Sem conseguir discernir imediatamente, seus ombros foram envolvidos pelos braços daquela senhora que tanto ama, seus olhos embaçaram e o choro da mesma a comoveu profundamente e pareceram longos minutos até ela entender o que estava realmente acontecendo.

— Isabel... — seu nome soou de forma falha nos lábios trêmulos de Amélia. — Eu estava com tanta saudade de você que pensei que poderia morrer a qualquer momento. E a possibilidade de morrer sem antes te pedir perdão e vê-la por uma última vez me causou pânico.

Isabel começou a soluçar e sua alma estancou a dor acumulada durante esses dezesseis dias em que não conseguia respirar direito imaginando nunca mais ver esta senhora que a abraçava tão amavelmente.

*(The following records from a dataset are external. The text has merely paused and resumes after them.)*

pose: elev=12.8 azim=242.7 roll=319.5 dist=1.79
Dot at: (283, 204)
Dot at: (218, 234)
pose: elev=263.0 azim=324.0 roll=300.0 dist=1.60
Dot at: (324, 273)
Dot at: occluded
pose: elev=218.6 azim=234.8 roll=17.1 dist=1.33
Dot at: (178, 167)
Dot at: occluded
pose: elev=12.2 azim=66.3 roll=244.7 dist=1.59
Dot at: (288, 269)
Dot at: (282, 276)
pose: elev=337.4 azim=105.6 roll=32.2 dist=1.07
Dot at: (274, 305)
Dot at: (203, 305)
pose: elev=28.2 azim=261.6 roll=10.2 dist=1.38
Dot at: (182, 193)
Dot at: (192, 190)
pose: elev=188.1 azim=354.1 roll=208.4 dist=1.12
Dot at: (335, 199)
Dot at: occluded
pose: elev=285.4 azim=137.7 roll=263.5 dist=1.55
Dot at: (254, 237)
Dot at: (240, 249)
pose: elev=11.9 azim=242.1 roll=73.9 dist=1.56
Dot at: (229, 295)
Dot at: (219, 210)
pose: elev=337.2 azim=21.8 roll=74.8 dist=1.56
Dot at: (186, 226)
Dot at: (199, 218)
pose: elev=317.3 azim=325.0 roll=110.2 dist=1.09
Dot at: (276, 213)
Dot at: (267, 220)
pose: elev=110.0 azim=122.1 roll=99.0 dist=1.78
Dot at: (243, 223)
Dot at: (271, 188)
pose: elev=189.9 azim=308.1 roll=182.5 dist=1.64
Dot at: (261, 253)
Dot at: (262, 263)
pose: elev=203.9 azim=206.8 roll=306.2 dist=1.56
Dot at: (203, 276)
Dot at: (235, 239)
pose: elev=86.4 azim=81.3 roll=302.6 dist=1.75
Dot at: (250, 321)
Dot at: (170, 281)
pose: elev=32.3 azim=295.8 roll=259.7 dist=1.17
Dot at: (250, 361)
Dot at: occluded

— Como senti sua falta, minha menininha insolente. Quanta falta você faz naquela casa, na nossa casinha humilde e completamente nossa. — ela afastou sua menina e a admirou. — Perdoe-me por todas as palavras inúteis que lhe proferi naquele dia e perdoe-me por feri-la por conta das inúmeras feridas que carrego sem curar, por magoá-la tanto me esquecendo do quanto você me ajudou nos meus dias. Você trouxe luz a quem só vivia em trevas, Isabel. Eu amo você tanto quanto amaria se fosse minha filha de verdade e não só do coração. Sei que o Deus a quem você serve, existe. Só pelo simples fato de ter tido compaixão de uma velha pobre e rude igual a mim, cedendo sua companhia a mim. Obrigada por tudo que fez por mim em todo esse tempo, mesmo que no início tenha sido difícil me aturar, porém, obrigada por ter insistido. Sua insistência me trouxe até aqui. E aproveitando a deixa, espero que tenha um bom cardápio em mente, afinal, temos um jantar para preparar, certo?

Isabel se jogou nos braços de dona Amélia e as duas choraram por um longo e curativo tempo.